SHORT PROBLEM:
Copy every line of the material below word for word, leaving out the pictures.

DATA ROWS:
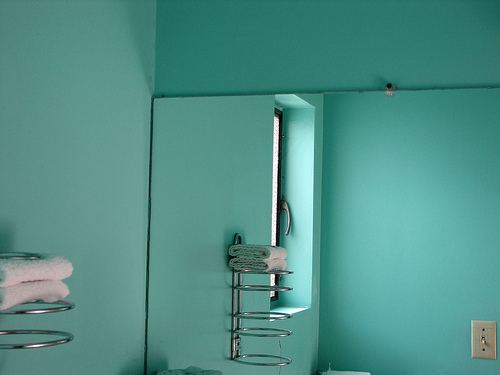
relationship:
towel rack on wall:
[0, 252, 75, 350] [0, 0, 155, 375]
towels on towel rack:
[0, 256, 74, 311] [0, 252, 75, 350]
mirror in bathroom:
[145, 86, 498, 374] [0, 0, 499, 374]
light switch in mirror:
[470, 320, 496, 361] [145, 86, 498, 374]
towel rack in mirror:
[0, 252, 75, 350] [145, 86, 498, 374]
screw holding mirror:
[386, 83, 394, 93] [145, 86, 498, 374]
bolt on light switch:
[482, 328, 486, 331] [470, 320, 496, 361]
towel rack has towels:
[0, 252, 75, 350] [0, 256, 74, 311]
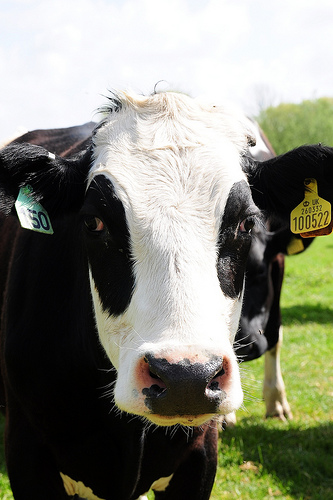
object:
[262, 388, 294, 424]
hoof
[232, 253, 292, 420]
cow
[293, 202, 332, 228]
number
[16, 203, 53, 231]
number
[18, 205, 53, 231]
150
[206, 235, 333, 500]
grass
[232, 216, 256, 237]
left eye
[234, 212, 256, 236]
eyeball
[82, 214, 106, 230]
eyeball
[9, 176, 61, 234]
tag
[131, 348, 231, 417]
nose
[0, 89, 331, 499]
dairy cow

FINAL RESULT:
relationship:
towel rack on wall:
[0, 252, 75, 350] [0, 0, 155, 375]
towels on towel rack:
[0, 256, 74, 311] [0, 252, 75, 350]
mirror in bathroom:
[145, 86, 498, 374] [0, 0, 499, 374]
light switch in mirror:
[470, 320, 496, 361] [145, 86, 498, 374]
towel rack in mirror:
[0, 252, 75, 350] [145, 86, 498, 374]
screw holding mirror:
[386, 83, 394, 93] [145, 86, 498, 374]
bolt on light switch:
[482, 328, 486, 331] [470, 320, 496, 361]
towel rack has towels:
[0, 252, 75, 350] [0, 256, 74, 311]
object:
[262, 388, 294, 424]
hoof
[232, 253, 292, 420]
cow
[293, 202, 332, 228]
number
[16, 203, 53, 231]
number
[18, 205, 53, 231]
150
[206, 235, 333, 500]
grass
[232, 216, 256, 237]
left eye
[234, 212, 256, 236]
eyeball
[82, 214, 106, 230]
eyeball
[9, 176, 61, 234]
tag
[131, 348, 231, 417]
nose
[0, 89, 331, 499]
dairy cow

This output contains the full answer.